Все выпили, а потом потянулись за закуской, которой на столе было сколько угодно — и дичь, и домашняя убоинка, и разная птица, что дикая, лесная, что выращенная в хозяйстве. Рыба, пожаренная, поваренная в ухе, прокопченная, опять же грибы, прожаренные или просоленные, и даже какие ягоды. На вкус и на приятности каждого. Петр, щедро насыпав соленую клюкву и одобрительно крякнув, сказал, ни к кому конкретно не обращаясь:
— Хороша ягодка! Здесь собираете и солите?
В ответ молчание. Мастеровые, даже дети боярские, стали переглядываться, кому отвечать. Говорить с государем приятно, но ответственно. А вдруг не по чину высунешься? И государь Петр Алексеевич разгневается, да и свои тумаки дадут. Мол, не умеешь говорить, так и рта не открывай, Господа зря не гневай.
Пришлось Дмитрию, князю Хилкову, отмечать очередность:
— Сын боярский Никита Логинов, ты здесь старший, тебе и отвечать, говори уже, что готовите, что сами выращиваете.
— Да, гм, пробил он сиплый после чарки водки голос, — мужчины-то все работают на руднике, что холопы, что хрестьяне, что даже дети боярские. Все стараются, чтобы твои, государь, задания выполнить в срок. Ну а бабы и детишки ихние уже и по лесам-полям шастают, все равно ведь делать нечего. А кто и на своем хозяйстве выращивает скот, а другие и на дворах рудниковых.
— Хорошо! — одобрил Петр, — в Санкт-Петербурхе и так с припасами туговато. Правильно делаете, что на месте готовите продовольствие!
— Да, государь, — немного подкорректировал ответ Никиты Дмитрий, — пришли мы сюда недавно, в прошлое лето, как нашли руду. В ту пору поохотились немного, да ягоды — грибы какие осенние собрали. Вон и клюква с той пор еще есть.

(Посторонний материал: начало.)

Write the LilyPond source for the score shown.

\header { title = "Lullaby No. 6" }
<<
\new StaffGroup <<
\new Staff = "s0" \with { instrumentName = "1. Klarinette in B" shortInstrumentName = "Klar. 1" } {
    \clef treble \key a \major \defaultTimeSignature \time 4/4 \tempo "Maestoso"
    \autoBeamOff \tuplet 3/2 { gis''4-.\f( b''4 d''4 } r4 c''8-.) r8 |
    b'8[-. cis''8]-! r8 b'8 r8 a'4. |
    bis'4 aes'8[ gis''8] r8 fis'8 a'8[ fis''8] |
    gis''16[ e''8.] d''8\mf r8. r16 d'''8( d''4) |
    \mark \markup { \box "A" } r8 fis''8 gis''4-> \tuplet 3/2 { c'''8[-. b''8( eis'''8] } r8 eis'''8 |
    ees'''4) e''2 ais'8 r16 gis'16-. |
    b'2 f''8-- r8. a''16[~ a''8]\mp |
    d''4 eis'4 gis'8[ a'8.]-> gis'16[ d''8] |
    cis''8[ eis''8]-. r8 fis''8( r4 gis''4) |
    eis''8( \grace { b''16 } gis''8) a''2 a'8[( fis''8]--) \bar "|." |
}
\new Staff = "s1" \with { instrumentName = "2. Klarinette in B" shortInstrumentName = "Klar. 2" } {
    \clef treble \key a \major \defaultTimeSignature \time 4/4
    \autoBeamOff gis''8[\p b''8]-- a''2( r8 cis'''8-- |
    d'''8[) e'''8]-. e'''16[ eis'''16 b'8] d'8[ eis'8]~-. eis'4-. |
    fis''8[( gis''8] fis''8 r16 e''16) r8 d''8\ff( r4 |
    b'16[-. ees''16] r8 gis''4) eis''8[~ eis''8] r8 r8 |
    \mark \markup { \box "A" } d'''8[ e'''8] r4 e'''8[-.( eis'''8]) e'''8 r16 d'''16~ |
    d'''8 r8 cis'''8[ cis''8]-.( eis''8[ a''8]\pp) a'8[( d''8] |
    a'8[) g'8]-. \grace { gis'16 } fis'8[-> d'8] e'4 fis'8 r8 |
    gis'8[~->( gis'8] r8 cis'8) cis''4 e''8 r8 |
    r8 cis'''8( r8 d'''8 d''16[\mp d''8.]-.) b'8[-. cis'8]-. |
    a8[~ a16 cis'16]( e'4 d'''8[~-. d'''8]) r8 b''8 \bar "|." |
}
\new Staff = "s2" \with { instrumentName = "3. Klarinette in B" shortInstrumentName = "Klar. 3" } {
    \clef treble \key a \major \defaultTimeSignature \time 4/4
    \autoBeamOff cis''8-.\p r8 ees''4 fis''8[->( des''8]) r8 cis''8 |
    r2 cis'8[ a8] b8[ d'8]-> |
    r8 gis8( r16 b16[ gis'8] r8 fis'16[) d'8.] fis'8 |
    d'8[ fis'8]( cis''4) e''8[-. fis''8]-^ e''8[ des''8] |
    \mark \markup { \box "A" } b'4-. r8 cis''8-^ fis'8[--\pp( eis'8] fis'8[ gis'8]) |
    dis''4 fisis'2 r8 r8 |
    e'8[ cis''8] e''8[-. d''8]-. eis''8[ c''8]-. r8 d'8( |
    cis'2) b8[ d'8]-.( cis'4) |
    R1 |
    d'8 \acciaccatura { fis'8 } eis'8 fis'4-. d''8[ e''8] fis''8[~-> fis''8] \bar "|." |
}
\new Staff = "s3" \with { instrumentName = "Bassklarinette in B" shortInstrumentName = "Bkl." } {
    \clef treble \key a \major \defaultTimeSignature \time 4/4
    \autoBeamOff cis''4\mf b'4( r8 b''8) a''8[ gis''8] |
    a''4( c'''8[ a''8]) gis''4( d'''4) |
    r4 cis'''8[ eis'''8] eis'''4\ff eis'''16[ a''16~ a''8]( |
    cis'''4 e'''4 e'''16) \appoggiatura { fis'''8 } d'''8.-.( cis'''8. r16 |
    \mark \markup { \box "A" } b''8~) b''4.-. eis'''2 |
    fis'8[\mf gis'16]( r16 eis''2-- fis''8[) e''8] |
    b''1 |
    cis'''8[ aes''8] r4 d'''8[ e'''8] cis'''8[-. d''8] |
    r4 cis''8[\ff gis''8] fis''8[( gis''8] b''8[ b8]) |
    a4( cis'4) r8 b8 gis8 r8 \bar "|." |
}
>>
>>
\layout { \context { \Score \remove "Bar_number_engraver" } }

— Да ну? — поразился царь, набрал из большой деревянной мисы, почти кадушки, горсть цельных ягод, — а клюква-то еще вкусная, не испорченная иди-ка ты!
— За год еще собрали и обработали, — сообщил Дмитрий, — уже гораздо больше. И самому народу на руднике хватит, и в Санкт-Петербурх повезем. Эй, Герасим! — кликнул он слугу, не увидев нужные припасы, — приноси яства, что собирали сегодня с села.
Ко дню отъезда Дмитрий хотел собрать приготовленные припасы. Тут работали не только Алена с ее братом, которого князь таки увидел, поговорил с ним и дал добро на работу. Кроме того, нашлись и другие умельцы, которые из безвыходности и особого таланта держались кустарничества.
Илейка хромой умел коптить мясо и обработал мясо лосей и медведей. К работе на руднике он был совершенно не приспособлен из-за своей немощи — еще в детстве сломал ногу, да так, что едва ходил. Казалось бы, ненужный человек, с диким для XXIвека выводом — особо не кормить, сумеет выжить ладно, не сумеет, похороним, православные все же. Попаданец Дмитрий его кормил и, оказывается, теперь не зря. Копчение ведь тоже требует умения, даже таланта.